At least 10,597 international students from Bangladesh got admission in the 2021–22 financial year, a 23.25 per cent year-over-year increase, while 8,598 students got admission in 2020–21, 8,838 Bangladeshi students got admission in 2019–20, and 8,249 in 2018–19.
Among the students who got admission in 2021–2022, the data showed 38.8 per cent studied engineering, 20.3 per cent computer science, and 16.7 per cent physical and life sciences.
Some 6.1 per cent of students studied business or management, while the rest studied the humanities and social sciences, among others.
Of the students in 2021–2022, the data showed that 70.3 per cent were graduate students and 15.7 were undergrads. The remaining 13 per cent of students were in Optional Practical Training and 1 per cent were in non-degree programmes.
The number of graduate students saw a 29.9 per cent year-over-year increase in 2021–2022, in comparison to 2020–2021, while undergraduates saw a 9.4 per cent year-over-year increase.
The financial year 2017-18 saw 7,496 admissions, compared to 7,143 Bangladeshi students in 2016-17, some 6,513 students in 2015-16, and 5,455 in 2014-15.
The number was 4,802 in 2013–14 and 3,828 in 2012–13, according to Open Doors Data sponsored by the Department of State’s Bureau of Educational and Cultural Affairs and the Institute of International Education.
‘Over the past decade, the number of Bangladeshi students in the US has increased from over 2,800 during the 2010–11 academic year to approximately 10,600 during the 2021–22 school year,’ Haynes Mahoney, acting spokesperson for the US Embassy in Dhaka, told New Age on Thursday.
Bangladesh currently ranks 13th among sending countries of origin for international students to the US.
‘The United States remains the top destination for Bangladeshi students.

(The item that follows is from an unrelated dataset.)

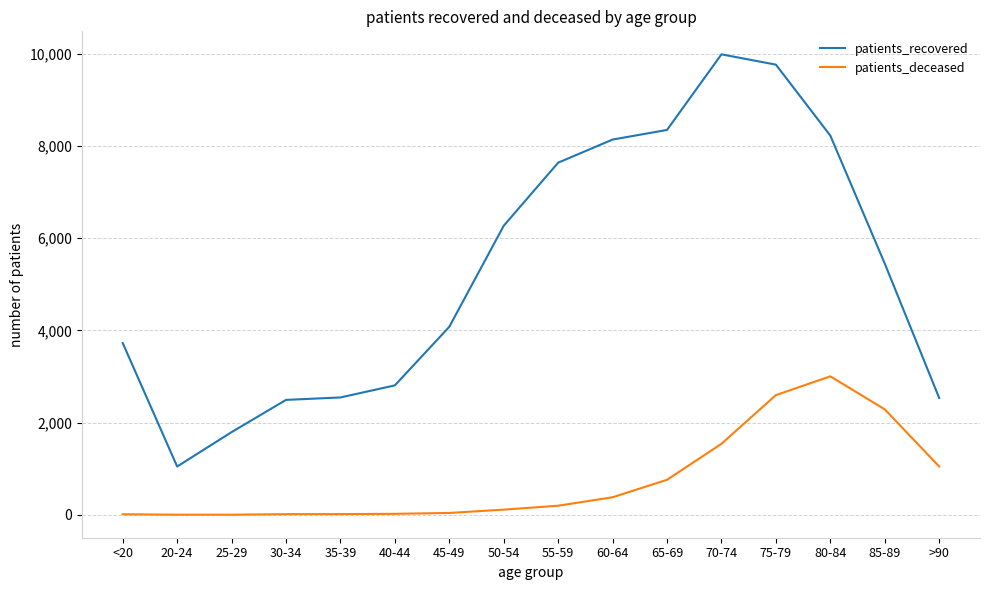

The patients_deceased series shows 760 at 65-69. True or false?

True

From engaging in ground-breaking research to enriching campus life through cultural programmes, Bangladeshi students and researchers continue to leave their mark across the United States,’ Mahoney said
Some 948,519 international students from more than 200 places of origin studied at US higher education institutions during the 2021–22 academic year, a 4 per cent increase compared to the previous academic year.

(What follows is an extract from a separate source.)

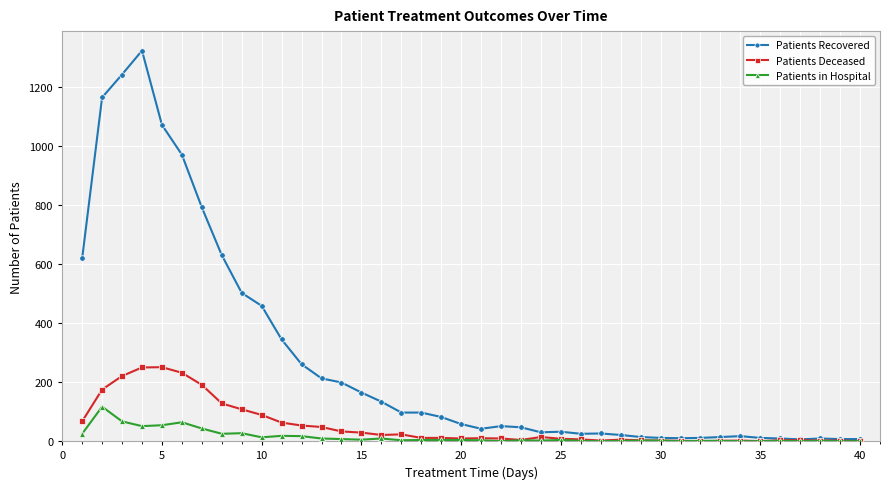

List the series in order of their peak value, highest first.

Patients Recovered, Patients Deceased, Patients in Hospital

International students enrolled for the first time at a US college or university soared by 80 per cent year-over-year, reaching 261,961 students in 2021–22.
China and India represent the majority (52 per cent) of all international students in the US.
China remains the top sending country in 2021–22, with 290,086 students on US campuses (-9 per cent year-over-year), while India, the second top-sending country, sent 199,182 international students in 2021–22, an increase of 19 per cent year-over-year.
Bangladesh, Pakistan, Spain, and Colombia reached all-time highs in international students in the US, according to Open Doors Data.
Among the South Asian countries, 11,779 Nepali students got admission in 2021–2022, while 8,772 others came from Pakistan.
The US issues 72 types of visa globally.
On May 24, US secretary of state Antony Blinken announced the new visa policy to support Bangladesh’s goal of holding free, fair, and peaceful national elections.
Under this new policy, the United States will be able to restrict visas for any Bangladeshi individual, believed to be responsible for, or complicit in, undermining the democratic election process in Bangladesh. Immediate family members, meaning spouses and children, are subject to these same visa restrictions, US authorities said.